Excerpted data.
╔══
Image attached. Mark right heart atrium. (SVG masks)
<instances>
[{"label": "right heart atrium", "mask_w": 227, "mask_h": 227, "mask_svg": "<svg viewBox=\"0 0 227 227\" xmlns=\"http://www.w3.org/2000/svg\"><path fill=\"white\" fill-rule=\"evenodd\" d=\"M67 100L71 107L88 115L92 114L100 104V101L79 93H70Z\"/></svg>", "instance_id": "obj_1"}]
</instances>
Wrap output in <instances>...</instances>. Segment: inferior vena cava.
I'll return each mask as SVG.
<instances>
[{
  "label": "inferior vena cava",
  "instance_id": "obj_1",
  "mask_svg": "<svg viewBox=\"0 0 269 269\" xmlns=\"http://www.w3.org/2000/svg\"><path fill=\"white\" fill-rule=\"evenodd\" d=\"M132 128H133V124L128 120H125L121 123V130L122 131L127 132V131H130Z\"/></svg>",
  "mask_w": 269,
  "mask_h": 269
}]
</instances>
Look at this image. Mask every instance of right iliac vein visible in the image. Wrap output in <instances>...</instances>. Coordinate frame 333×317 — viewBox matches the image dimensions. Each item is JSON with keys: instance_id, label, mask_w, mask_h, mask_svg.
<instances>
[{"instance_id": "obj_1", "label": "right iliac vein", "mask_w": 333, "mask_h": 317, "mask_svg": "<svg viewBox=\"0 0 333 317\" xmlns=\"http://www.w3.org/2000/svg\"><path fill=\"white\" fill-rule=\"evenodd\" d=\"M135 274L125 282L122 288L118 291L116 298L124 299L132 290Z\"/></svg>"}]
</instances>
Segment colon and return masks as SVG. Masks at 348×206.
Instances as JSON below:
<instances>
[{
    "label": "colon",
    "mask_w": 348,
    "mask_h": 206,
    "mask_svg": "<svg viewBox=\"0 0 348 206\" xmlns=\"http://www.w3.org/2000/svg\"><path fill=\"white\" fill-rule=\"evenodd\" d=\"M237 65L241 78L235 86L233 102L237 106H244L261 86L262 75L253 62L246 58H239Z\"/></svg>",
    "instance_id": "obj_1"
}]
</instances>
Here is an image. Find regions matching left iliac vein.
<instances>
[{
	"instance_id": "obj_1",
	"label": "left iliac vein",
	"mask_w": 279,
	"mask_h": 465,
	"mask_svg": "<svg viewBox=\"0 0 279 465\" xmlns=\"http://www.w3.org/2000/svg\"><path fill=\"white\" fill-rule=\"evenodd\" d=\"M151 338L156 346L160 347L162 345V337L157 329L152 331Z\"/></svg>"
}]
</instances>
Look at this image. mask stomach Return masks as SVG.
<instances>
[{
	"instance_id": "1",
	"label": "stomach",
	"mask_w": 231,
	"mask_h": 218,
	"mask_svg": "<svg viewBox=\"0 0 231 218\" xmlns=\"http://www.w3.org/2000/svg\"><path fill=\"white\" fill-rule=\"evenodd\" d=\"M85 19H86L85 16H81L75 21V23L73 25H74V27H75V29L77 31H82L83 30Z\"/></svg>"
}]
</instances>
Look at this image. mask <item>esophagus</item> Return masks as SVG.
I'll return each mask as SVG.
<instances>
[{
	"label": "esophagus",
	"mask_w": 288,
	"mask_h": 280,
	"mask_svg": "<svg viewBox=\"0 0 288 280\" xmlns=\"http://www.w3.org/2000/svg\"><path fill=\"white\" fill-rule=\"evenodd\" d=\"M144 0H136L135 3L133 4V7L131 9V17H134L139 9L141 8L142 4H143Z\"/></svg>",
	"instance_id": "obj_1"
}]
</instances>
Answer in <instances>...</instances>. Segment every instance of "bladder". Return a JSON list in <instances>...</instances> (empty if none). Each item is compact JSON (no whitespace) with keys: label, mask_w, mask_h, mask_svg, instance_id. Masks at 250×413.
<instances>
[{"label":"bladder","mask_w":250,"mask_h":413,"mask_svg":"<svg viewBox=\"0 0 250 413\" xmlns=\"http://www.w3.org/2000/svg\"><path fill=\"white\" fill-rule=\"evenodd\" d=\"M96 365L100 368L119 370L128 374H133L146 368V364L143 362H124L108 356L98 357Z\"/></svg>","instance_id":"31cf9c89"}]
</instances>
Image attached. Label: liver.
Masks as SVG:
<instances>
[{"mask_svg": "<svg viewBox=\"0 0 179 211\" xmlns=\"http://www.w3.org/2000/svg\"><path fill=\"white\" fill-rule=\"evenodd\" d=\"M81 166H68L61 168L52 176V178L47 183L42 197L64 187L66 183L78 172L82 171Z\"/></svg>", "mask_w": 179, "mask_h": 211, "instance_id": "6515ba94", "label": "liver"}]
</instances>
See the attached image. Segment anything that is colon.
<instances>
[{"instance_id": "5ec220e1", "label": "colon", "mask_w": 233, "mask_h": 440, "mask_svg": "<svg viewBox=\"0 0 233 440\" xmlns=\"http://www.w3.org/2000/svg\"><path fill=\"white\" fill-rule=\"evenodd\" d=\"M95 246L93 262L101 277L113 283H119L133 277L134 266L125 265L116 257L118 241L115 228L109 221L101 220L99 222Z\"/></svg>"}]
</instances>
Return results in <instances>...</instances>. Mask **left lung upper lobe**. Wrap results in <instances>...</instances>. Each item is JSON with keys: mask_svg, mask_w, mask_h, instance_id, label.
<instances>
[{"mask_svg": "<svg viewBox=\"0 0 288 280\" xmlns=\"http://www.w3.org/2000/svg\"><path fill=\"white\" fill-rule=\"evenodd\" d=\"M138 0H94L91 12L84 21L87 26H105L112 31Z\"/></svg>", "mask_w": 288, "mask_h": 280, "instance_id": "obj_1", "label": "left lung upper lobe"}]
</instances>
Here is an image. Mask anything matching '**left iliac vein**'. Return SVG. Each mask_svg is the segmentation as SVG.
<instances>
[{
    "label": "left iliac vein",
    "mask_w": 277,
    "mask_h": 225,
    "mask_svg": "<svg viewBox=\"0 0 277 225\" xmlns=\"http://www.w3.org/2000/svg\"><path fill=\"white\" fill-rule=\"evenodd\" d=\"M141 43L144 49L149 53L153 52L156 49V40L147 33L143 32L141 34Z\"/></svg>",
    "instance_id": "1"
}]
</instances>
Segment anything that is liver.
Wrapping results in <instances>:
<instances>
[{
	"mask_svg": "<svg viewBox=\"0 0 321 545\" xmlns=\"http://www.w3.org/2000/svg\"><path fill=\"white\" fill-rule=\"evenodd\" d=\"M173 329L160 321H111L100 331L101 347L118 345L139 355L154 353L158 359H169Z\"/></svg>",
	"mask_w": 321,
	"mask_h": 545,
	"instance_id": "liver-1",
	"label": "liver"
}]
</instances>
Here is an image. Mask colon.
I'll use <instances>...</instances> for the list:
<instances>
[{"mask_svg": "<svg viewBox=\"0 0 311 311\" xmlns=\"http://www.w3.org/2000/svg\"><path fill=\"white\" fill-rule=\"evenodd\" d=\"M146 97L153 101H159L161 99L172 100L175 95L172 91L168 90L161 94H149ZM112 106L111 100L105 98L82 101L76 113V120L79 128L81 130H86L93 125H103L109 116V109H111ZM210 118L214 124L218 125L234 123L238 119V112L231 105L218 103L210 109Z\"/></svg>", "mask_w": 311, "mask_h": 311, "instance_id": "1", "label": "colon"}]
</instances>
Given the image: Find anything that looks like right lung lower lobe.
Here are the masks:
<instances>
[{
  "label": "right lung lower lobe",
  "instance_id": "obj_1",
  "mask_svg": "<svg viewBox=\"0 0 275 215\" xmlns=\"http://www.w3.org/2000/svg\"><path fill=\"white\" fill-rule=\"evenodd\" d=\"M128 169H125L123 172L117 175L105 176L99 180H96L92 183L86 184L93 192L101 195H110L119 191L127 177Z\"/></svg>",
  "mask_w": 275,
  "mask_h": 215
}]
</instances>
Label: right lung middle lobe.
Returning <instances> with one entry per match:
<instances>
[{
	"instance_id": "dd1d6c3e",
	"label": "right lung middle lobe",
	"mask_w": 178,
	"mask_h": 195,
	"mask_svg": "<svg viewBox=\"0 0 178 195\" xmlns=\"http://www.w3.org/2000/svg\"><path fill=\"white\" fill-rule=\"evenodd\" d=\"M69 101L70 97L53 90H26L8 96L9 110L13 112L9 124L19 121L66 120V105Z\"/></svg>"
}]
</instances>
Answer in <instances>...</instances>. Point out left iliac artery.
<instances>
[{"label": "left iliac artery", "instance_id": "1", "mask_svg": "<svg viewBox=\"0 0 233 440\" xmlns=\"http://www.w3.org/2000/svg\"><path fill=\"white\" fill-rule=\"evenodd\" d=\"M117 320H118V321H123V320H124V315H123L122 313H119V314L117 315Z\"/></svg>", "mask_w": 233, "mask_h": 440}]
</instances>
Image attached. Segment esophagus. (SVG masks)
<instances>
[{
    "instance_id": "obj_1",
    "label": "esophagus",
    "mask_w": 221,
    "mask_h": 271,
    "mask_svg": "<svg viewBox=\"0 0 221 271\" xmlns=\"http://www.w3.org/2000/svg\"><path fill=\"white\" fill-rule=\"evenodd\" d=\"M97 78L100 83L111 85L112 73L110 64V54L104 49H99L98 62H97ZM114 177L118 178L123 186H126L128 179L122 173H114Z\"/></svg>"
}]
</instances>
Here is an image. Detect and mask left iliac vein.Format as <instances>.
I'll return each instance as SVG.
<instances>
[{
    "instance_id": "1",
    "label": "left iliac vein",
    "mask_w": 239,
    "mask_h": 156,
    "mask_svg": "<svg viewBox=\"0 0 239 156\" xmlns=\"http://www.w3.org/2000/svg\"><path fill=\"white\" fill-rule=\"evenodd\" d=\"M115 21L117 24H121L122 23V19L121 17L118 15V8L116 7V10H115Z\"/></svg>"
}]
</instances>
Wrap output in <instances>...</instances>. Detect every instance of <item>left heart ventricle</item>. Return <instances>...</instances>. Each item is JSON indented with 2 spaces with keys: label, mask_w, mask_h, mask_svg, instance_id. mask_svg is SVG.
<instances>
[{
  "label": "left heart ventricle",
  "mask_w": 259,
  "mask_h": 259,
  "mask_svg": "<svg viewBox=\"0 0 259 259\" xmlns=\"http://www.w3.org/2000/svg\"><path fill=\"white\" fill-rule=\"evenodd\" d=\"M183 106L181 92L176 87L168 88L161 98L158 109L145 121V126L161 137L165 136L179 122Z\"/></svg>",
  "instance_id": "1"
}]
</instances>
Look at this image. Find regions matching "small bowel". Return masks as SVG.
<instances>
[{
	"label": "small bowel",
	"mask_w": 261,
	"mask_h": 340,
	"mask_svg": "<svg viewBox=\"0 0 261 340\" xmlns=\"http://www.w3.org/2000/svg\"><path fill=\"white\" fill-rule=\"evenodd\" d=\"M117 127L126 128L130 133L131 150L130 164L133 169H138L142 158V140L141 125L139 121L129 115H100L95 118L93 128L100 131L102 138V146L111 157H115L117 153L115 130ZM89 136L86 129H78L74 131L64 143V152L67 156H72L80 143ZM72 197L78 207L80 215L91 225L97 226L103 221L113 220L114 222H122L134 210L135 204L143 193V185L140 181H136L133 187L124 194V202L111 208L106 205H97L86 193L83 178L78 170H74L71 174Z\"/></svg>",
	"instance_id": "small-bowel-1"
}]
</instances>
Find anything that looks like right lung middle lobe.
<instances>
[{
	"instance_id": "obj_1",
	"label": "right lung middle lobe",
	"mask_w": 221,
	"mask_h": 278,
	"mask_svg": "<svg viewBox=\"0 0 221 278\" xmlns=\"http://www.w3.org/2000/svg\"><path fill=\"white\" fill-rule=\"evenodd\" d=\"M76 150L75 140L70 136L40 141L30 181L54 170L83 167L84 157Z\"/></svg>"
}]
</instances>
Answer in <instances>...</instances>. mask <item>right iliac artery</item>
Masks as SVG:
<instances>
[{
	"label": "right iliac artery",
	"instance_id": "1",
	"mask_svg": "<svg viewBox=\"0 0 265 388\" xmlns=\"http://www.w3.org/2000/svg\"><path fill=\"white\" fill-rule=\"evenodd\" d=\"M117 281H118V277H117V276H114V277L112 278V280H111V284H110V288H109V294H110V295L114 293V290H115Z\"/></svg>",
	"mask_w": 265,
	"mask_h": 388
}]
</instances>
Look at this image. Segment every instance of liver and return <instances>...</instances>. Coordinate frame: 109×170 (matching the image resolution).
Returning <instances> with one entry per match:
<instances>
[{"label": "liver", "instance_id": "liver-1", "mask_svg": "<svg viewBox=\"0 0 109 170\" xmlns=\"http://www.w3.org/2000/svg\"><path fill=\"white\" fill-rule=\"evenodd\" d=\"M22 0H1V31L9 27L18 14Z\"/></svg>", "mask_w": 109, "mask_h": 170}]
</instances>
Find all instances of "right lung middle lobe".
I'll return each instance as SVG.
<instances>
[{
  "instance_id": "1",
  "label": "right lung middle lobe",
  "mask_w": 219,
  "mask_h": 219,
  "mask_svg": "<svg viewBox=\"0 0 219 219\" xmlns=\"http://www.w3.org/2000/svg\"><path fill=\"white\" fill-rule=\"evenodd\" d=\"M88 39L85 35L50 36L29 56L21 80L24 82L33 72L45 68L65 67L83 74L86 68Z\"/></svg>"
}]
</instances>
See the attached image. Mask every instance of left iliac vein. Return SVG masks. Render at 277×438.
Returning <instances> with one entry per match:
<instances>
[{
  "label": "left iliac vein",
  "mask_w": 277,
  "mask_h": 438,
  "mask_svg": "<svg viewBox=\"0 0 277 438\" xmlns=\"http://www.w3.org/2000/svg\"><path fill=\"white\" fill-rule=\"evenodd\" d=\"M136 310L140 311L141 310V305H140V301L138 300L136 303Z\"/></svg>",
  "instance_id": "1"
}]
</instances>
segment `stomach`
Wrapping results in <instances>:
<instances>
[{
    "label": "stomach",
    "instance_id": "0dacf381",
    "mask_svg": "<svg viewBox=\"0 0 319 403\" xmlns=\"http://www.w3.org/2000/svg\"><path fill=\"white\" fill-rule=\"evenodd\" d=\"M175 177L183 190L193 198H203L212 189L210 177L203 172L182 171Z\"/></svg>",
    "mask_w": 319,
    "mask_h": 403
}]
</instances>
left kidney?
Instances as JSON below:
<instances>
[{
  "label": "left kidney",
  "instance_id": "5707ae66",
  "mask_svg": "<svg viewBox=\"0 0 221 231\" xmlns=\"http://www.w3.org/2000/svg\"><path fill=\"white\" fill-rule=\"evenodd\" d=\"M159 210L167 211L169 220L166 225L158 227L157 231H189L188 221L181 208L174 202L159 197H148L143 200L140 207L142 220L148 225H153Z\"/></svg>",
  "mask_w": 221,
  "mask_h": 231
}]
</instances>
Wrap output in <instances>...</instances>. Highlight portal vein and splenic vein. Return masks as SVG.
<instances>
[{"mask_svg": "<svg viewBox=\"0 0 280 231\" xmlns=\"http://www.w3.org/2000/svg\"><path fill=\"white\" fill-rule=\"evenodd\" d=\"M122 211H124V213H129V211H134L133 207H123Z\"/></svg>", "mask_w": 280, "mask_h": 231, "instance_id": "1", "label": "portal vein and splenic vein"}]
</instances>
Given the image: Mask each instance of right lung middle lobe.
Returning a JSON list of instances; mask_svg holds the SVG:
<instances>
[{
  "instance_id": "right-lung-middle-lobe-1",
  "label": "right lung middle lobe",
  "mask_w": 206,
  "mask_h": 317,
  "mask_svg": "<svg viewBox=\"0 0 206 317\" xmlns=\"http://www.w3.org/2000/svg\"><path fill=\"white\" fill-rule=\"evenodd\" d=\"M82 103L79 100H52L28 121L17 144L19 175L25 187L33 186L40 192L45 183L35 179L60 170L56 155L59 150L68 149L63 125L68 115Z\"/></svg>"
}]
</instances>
╚══
Requirements. Copy out verbatim every line of the records, beginning with the line that contains "Given the image: Mask" and continuing through the end of the records.

Expected output.
Given the image: Mask each instance of right lung middle lobe.
Returning a JSON list of instances; mask_svg holds the SVG:
<instances>
[{
  "instance_id": "right-lung-middle-lobe-1",
  "label": "right lung middle lobe",
  "mask_w": 206,
  "mask_h": 317,
  "mask_svg": "<svg viewBox=\"0 0 206 317\" xmlns=\"http://www.w3.org/2000/svg\"><path fill=\"white\" fill-rule=\"evenodd\" d=\"M82 103L79 100H52L28 121L17 144L19 175L25 187L33 186L40 192L45 183L35 179L60 170L56 155L59 150L68 149L63 125L68 115Z\"/></svg>"
}]
</instances>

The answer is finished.